Call a number $N$ perfect if $\sigma(N)=2N$ where $\sigma$ is the classical sum-of-divisors function.
If $N = q^k n^2$ is an odd perfect number, can $q = 73$ hold?
Here is my attempt:
Since $37=(q+1)/2 \mid \sigma(q^k)/2 \mid n$, it follows that $${37}^2 \mid n^2 \mid q^k n^2 = N$$ where we have used the fact that an odd perfect number only has one Euler prime.
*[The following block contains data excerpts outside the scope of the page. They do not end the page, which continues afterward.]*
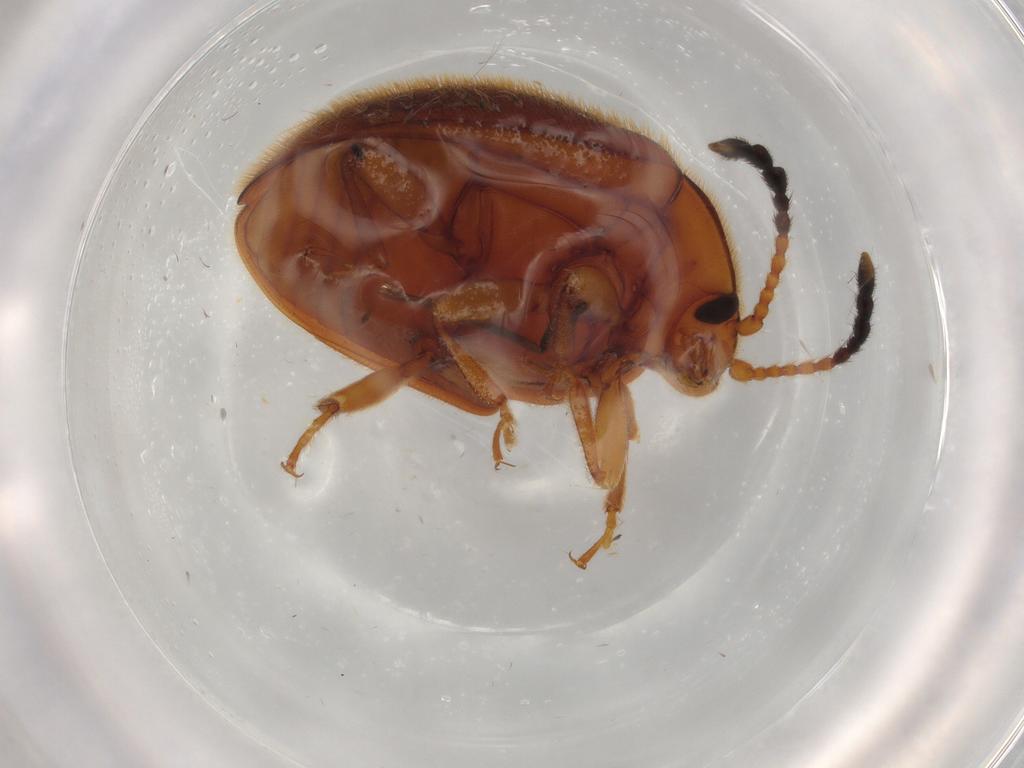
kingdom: Animalia
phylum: Arthropoda
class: Insecta
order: Coleoptera
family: Endomychidae
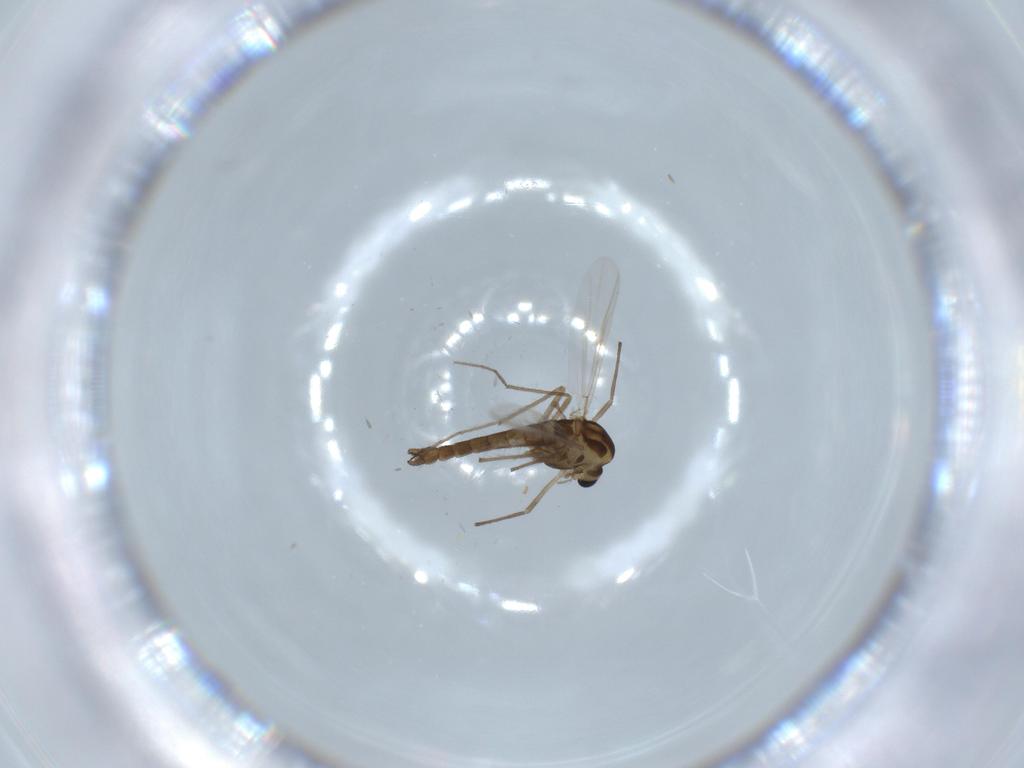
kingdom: Animalia
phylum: Arthropoda
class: Insecta
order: Diptera
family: Chironomidae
Using factor/sigma chains, I get:
$$\sigma({37}^2) = 1407 = {3}\cdot{7}\cdot{67} \mid N$$ Again, we use the fact that none of the resulting factors from the chain are the same as the Euler prime $q = 73$: $$3^2 \mid n^2$$ $$7^2 \mid n^2$$ $${67}^2 \mid n^2$$
Again, via chaining we obtain:
$$\sigma(3^2) = 13 \Longrightarrow {13}^2 \mid n^2$$ $$\sigma(7^2) = 57 = {3}\cdot{19} \Longrightarrow {19}^2 \mid n^2$$ $$\sigma({67}^2) = 4557 = {3}\cdot{7^2}\cdot{31} \Longrightarrow {31}^2 \mid n^2$$
Estimating the abundancy of $q^k n^2$, we get:
$$2 = I(q^k)I(n^2) > I(n^2) \geq I({37}^2)\cdot{I(3^2)}\cdot{I(7^2)}\cdot{I({67}^2)}\cdot{I({13}^2)}\cdot{I({19}^2)}\cdot{I({31}^2)}$$ $$ = \frac{328939969561158501}{158894526512072169} = \frac{1453933719}{702323011} > 2.07$$
Does this conclusively prove that $q \neq 73$? If not, what else needs to be done? And what was/(were) the obstruction(s), if any?